497K 1 d402544d497k.htm BRIGHTHOUSE/ARTISAN MID CAP VALUE PORTFOLIO Brighthouse/Artisan Mid Cap Value Portfolio

BRIGHTHOUSE FUNDS

TRUST II

  

SUMMARY PROSPECTUS    May 1, 2017

As Amended and Restated October 10, 2017

 

Brighthouse/Artisan Mid Cap Value Portfolio

(formerly, Met/Artisan Mid Cap Value Portfolio)

Class A, Class B and Class E Shares

 

Before you invest, you may want to review the Portfolio’s Prospectus, which contains more information about the Portfolio and its risks. You can find the Portfolio’s Prospectus and other information about the Portfolio (including the documents listed below) online at www.brighthousefinancial.com/variablefunds. You can also get this information at no cost by calling 1-800-638-7732 or by sending an e-mail request to RCG@brighthousefinancial.com. The Portfolio’s Prospectus and Statement of Additional Information, both dated May 1, 2017, as supplemented from time to time, and the Portfolio’s financial statements for the year ended December 31, 2016, including the notes to the financial statements, the financial highlights and the report of the Portfolio’s independent registered public accounting firm, all of which are included in the Annual Report of the Portfolio, dated December 31, 2016, are all incorporated by reference into this Summary Prospectus. This Summary Prospectus is intended for individuals who have purchased Contracts (as defined below) from insurance companies, including insurance companies affiliated with Brighthouse Investment Advisers, LLC, and is not intended for use by other investors.

● **SOURCE DATA**:
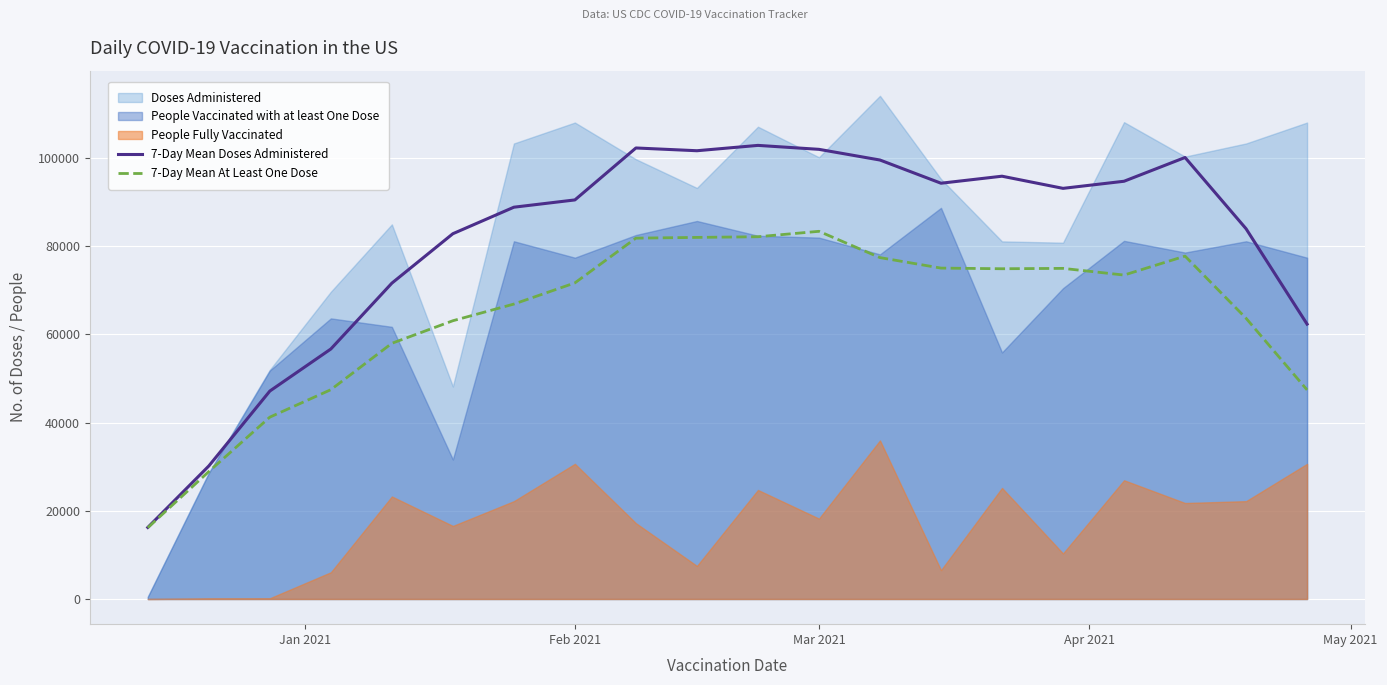

True or false: 7-Day Mean Doses Administered and 7-Day Mean At Least One Dose cross at least once.

False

● **STUDY QUESTIONS**:
a - Using the summary prospectus, decide whether each statement agrees with it. Give yes or no for each, along with the deciding words quoted from the text.
(i) The Portfolio previously had the name Met/Artisan Mid Cap Value Portfolio.
(ii) The Portfolio's Statement of Additional Information is dated October 10, 2017.
(iii) The summary prospectus is meant for any investor.
b - According to the summary prospectus, what phone number can be called to get the Portfolio's information at no cost?

● **SOLUTION LIST**:
a -
(i) Yes: "(formerly, Met/Artisan Mid Cap Value Portfolio)"
(ii) No: "The Portfolio’s Prospectus and Statement of Additional Information, both dated May 1, 2017"
(iii) No: "is not intended for use by other investors"

b - 1-800-638-7732